FIAT: improving performance and accuracy for high-order finite elements
Pablo D. Brubeck, Robert C. Kirby, Fabian Laakmann, Lawrence Mitchell
TL;DR
FIAT provides a framework for tabulating finite element bases on reference elements, and this work documents mid-2024 enhancements that significantly boost high-order performance and accuracy. Key contributions include a unified, recurrence-based construction of basis derivatives, a new interface to non-equispaced point sets via recursivenodes, integral-type DOFs for $H(\mathrm{div})$ and $H(\mathrm{curl})$, expanded quadrature rules with Xiao–Gimbutas, and tensor-product bases supporting fast diagonalization methods. The results show faster element instantiation, improved interpolation accuracy and preservation of divergence and curl, and scalable solver performance for high polynomial degrees, enabling more practical high-order discretizations in code-generation–heavy workflows.
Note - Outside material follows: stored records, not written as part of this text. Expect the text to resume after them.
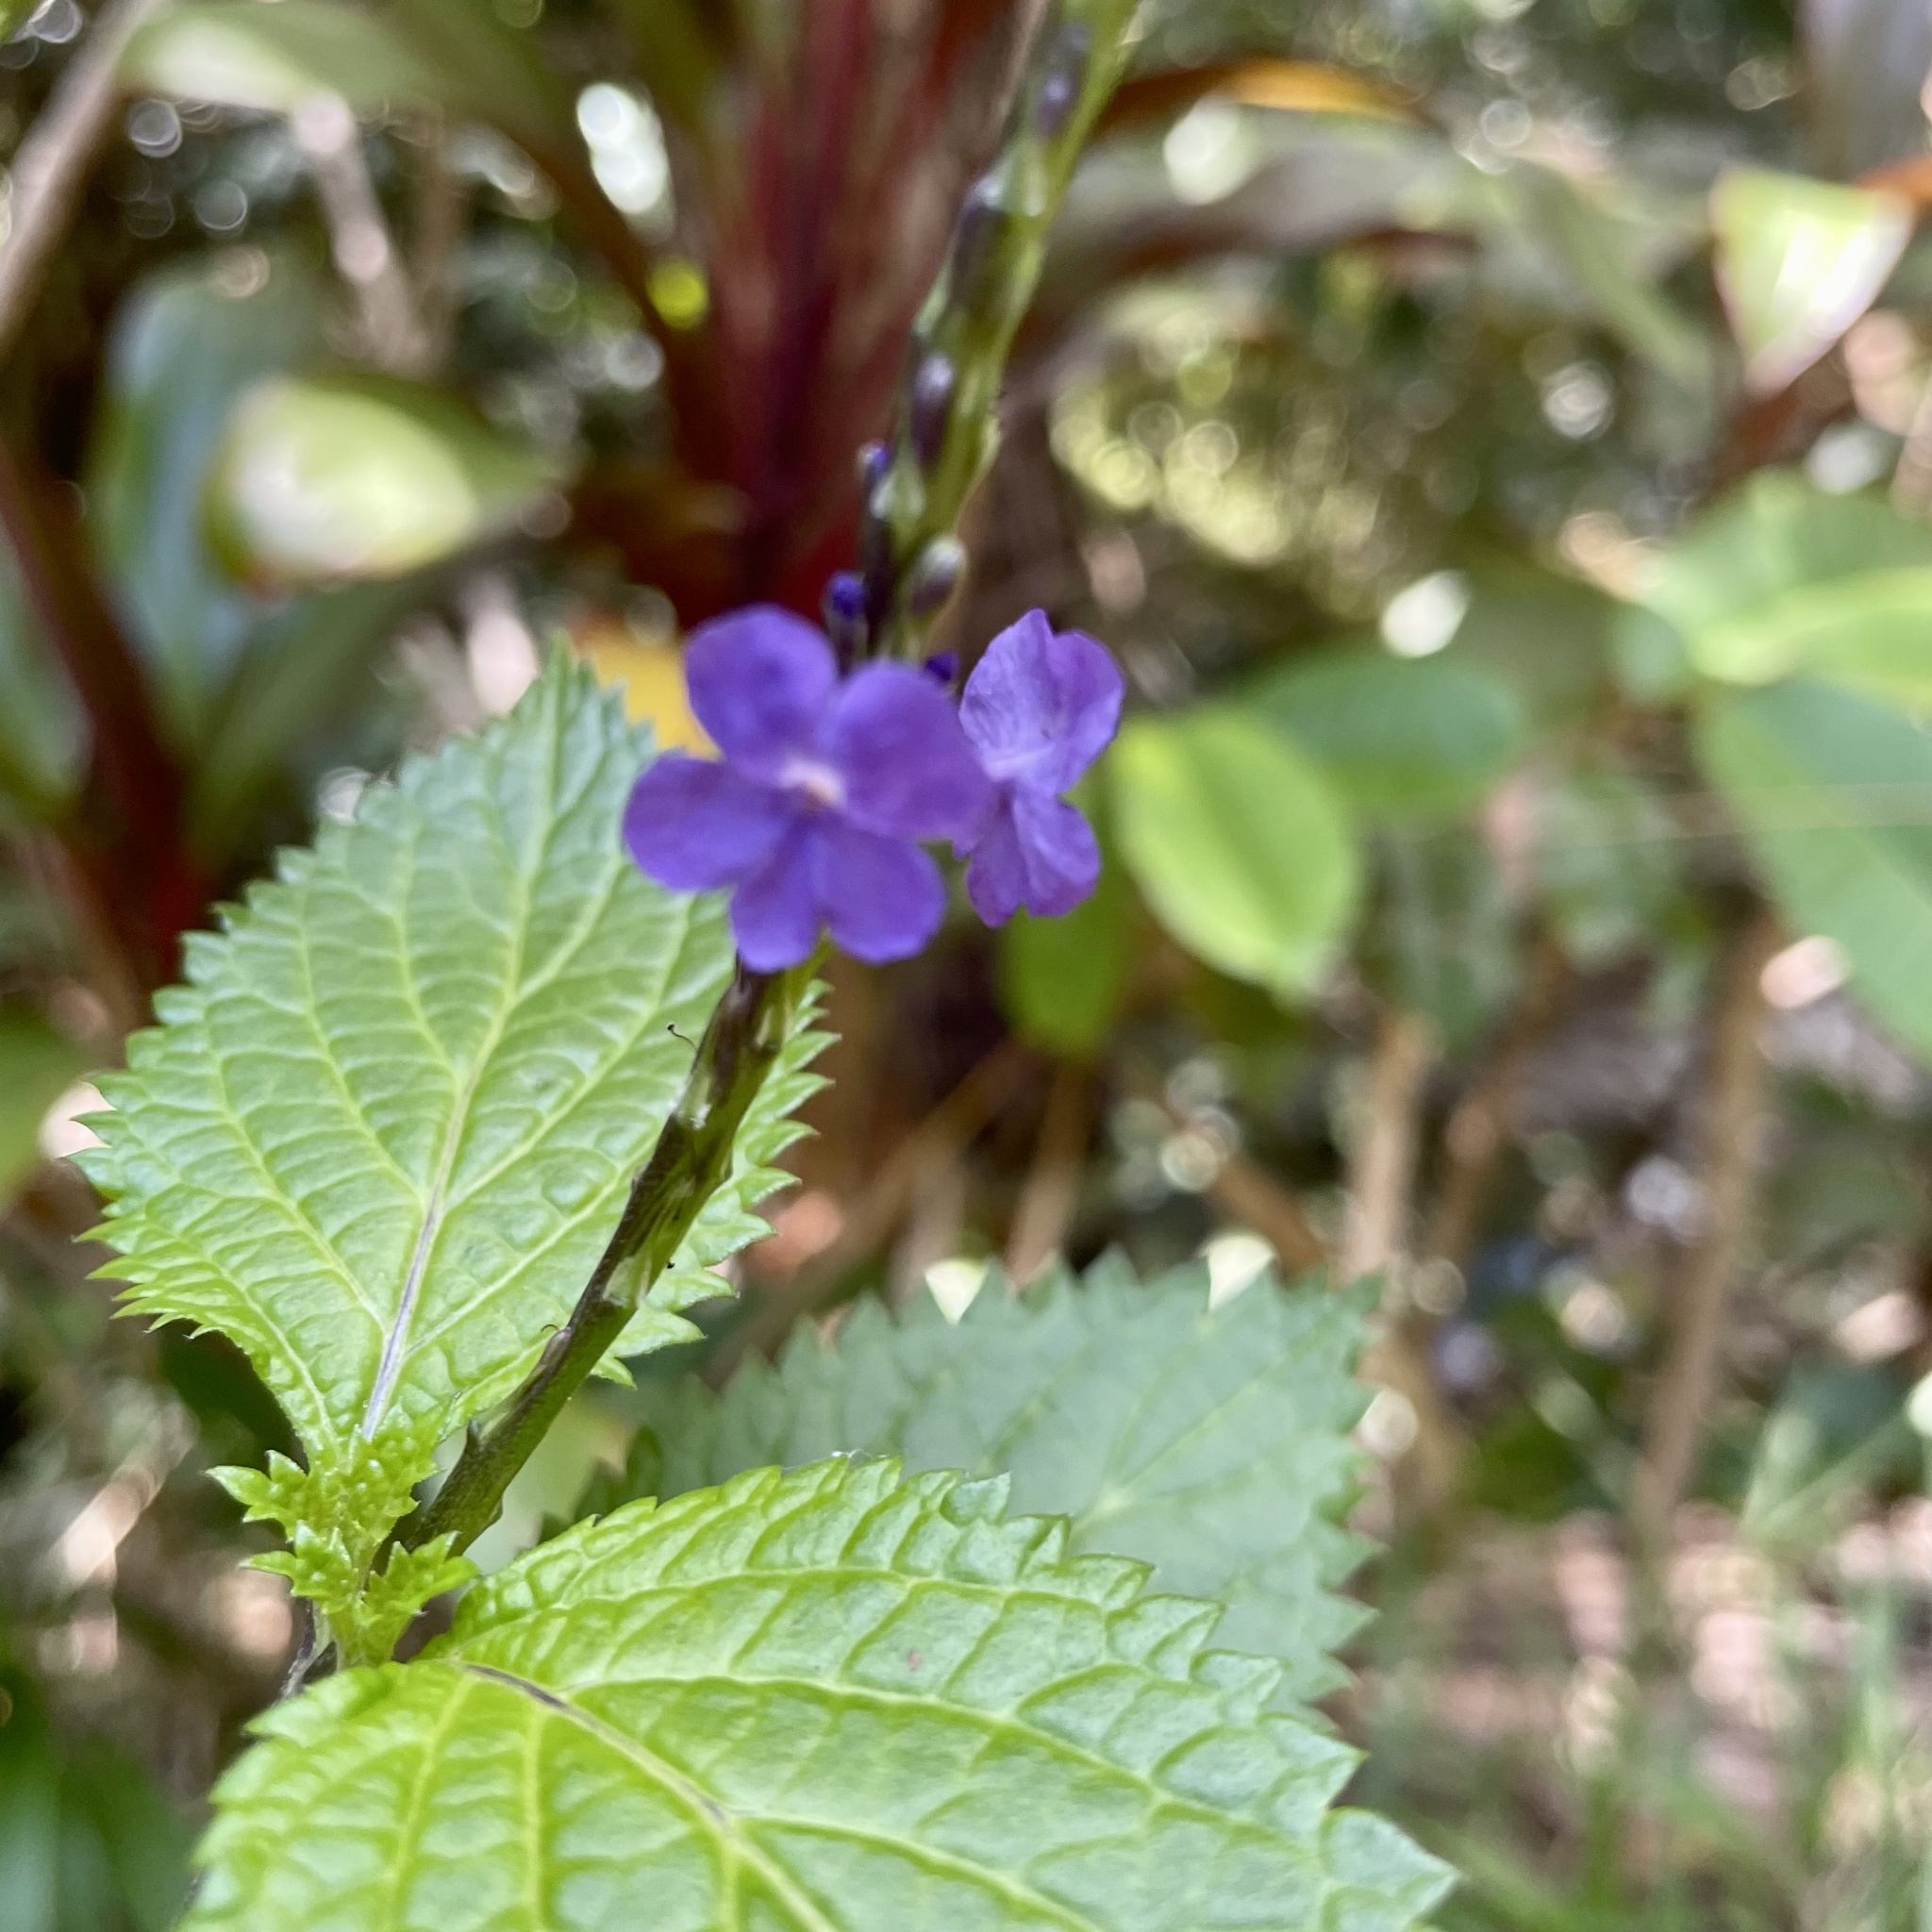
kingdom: Plantae
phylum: Tracheophyta
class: Magnoliopsida
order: Lamiales
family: Verbenaceae
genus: Stachytarpheta
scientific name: Stachytarpheta cayennensis
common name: Cayenne porterweed
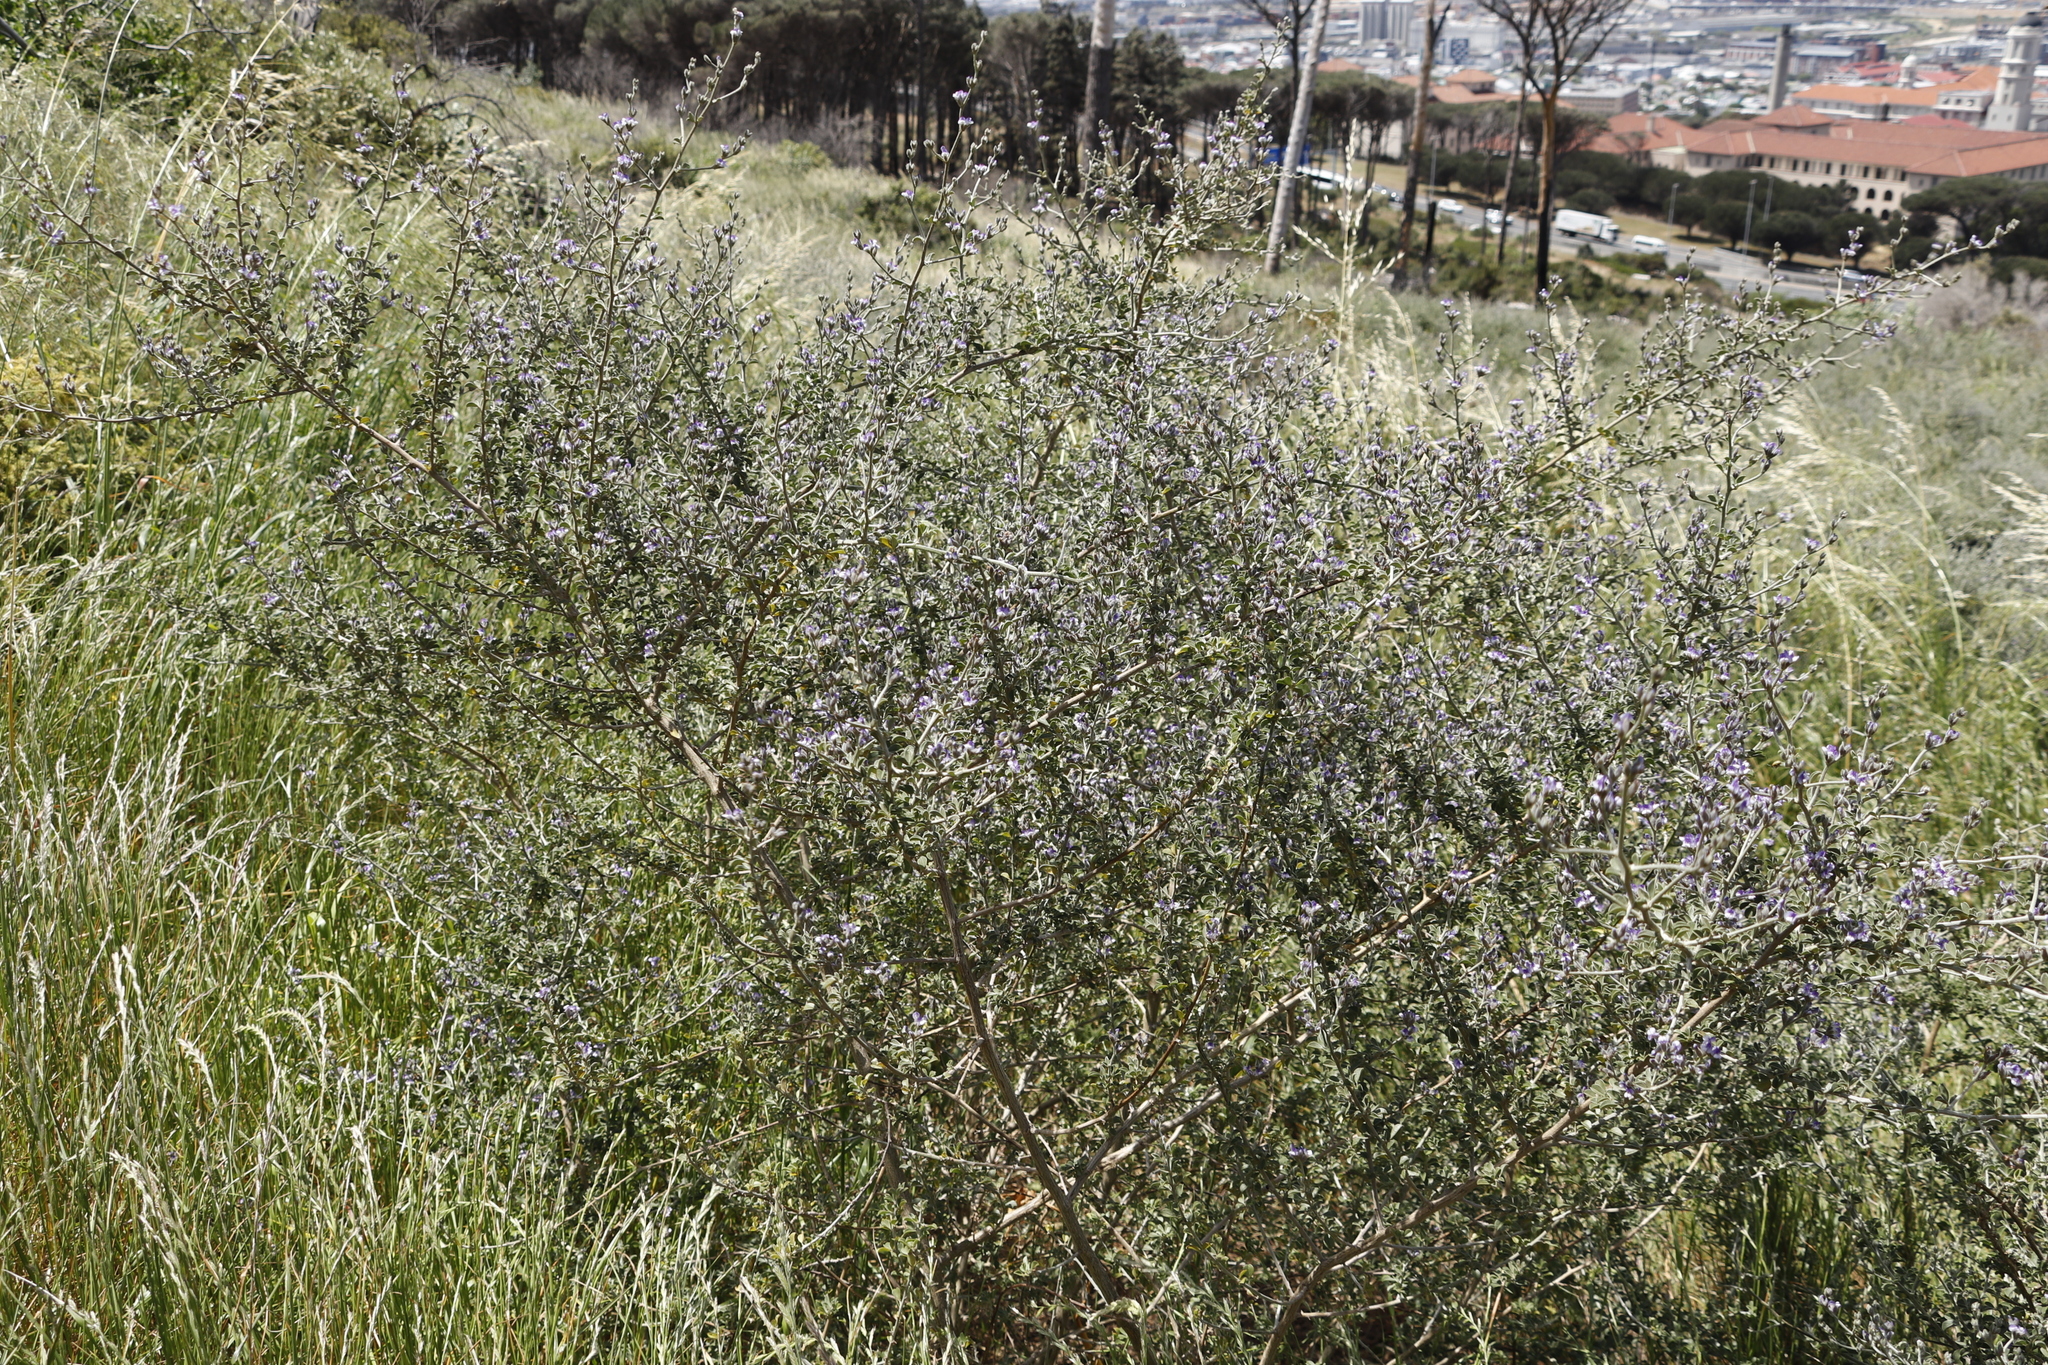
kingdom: Plantae
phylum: Tracheophyta
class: Magnoliopsida
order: Fabales
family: Fabaceae
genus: Psoralea
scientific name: Psoralea hirta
Collectively, these advances enhance FIAT's applicability in high-order finite element pipelines such as Firedrake and the broader FEniCSx ecosystem, with reproducible artifacts provided for verification.
Abstract
FIAT (the FInite element Automatic Tabulator) provides a powerful Python library for the generation and evaluation of finite element basis functions on a reference element. This release paper describes recent improvements to FIAT aimed at improving its run time and the accuracy and efficiency of code generated using FIAT-provided information. In the first category, we have greatly streamlined the implementation of orthogonal polynomials out of which finite element bases are built. The second category comprises several more advances. For one, we have built an interface to the $\texttt{recursivenodes}$ package to enable more accurate Lagrange bases at high order. We have also implemented integral-type degrees of freedom for $H(\mathrm{div})$ and $H(\mathrm{curl})$ elements, which match the mathematical definitions of the elements more closely and also avoid loss of accuracy in interpolation. More fundamentally, we have included families of simplicial quadrature rules that require many fewer quadrature points than the Stroud rules previously used in FIAT. Finally, FIAT now provides support for fast diagonalization methods, which enable fast solution algorithms at very high order. In each case, we describe the new features in FIAT and illustrate some of the gains obtained through simple numerical tests.